··· DOCUMENT PASSAGE

Isolates of S. aureus attributed to clinically significant specimens were collected from January 2019 to December 2021 from Hospital Universitario “Dr. José Eleuterio González” (HU) in Monterrey, and from Hospital Civil de Guadalajara “Fray Antonio Alcalde” (HC) in Guadalajara. Both are third-level teaching hospitals that offer healthcare to patients from northeastern and western regions of Mexico.

The strains were identified by MALDI-TOF MS (Bruker Daltonics, Bremen). In our study, susceptibility to ceftobiprole (Liofilchem) was determined by disk diffusion using cutoff values established by EUCAST guidelines3. Susceptibility to penicillin and cefoxitin (Oxoid Ltd.) was also determined by disk diffusion according to the CLSI breakpoints. Quality control strains were S. aureus ATCC 25923 and Escherichia coli ATCC 259222.

Our results show that of 280 strains identified as S. aureus, 69.6% (n=195) were isolated from HU and 30.4% (n=85) from HC. Of the total strains, 87.1% (n=244) were susceptible to ceftobiprole, 85.1% of which (n=166/195) were from HU and 91.7% (n=78/85) from HC. In addition, 17.9% of the strains exhibited an inhibition zone diameter between 16 and 17mm, which is considered an Area of Technical Uncertainty (ATU) by the EUCAST, indicating an area of interpretive difficulties and, therefore, higher complexity in ensuring reliable test results.

······
··· ENTRIES PROVIDED

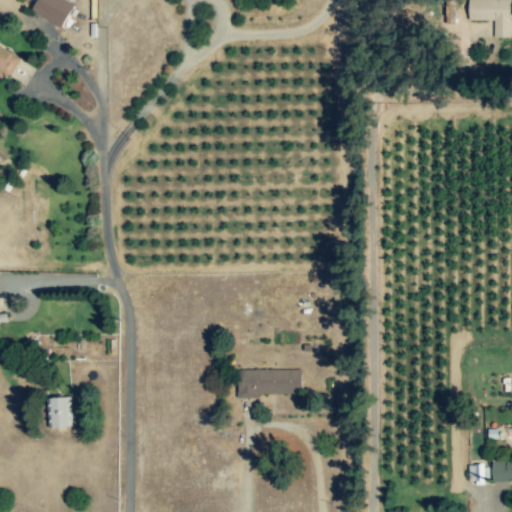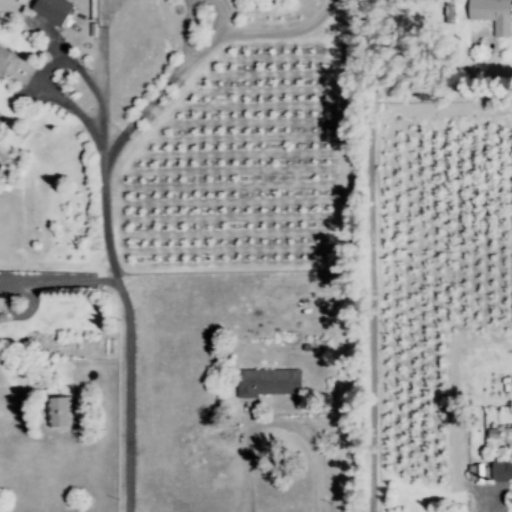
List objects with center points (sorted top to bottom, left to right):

······
··· ENTRIES PROVIDED

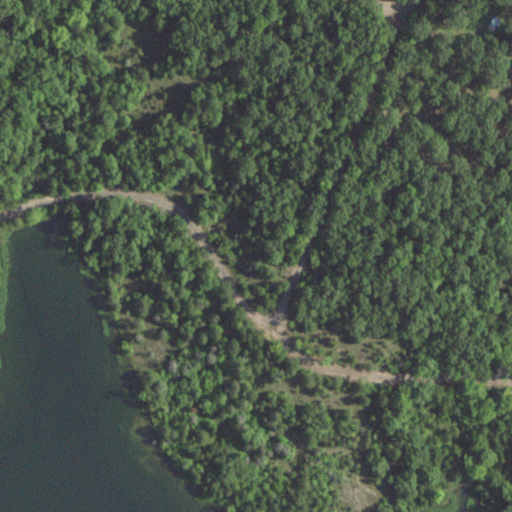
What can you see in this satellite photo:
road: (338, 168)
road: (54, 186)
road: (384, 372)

······
··· ENTRIES PROVIDED

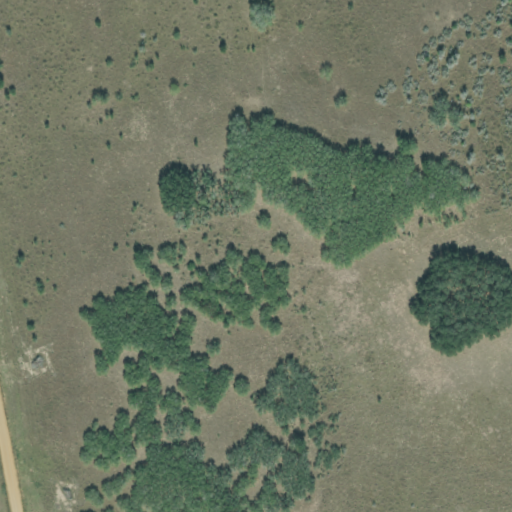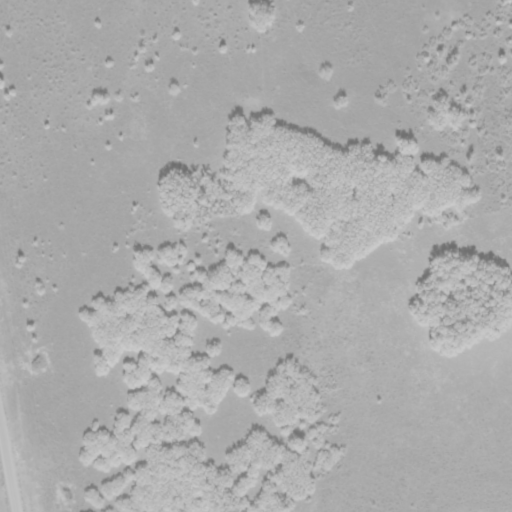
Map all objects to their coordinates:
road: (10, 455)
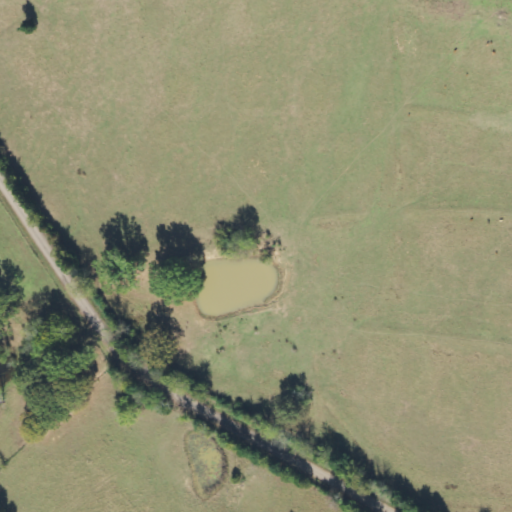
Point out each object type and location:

······

§ ACTIVITY:
Please answer these questions from the text on S. aureus isolates:
1. Over what period were the isolates collected?
2. By what method was susceptibility to ceftobiprole determined?
3. How many of the strains identified as S. aureus came from HC?

§ RESPONSE:
1. January 2019 to December 2021
2. Disk diffusion, using cutoff values established by EUCAST guidelines
3. 85 strains (30.4%)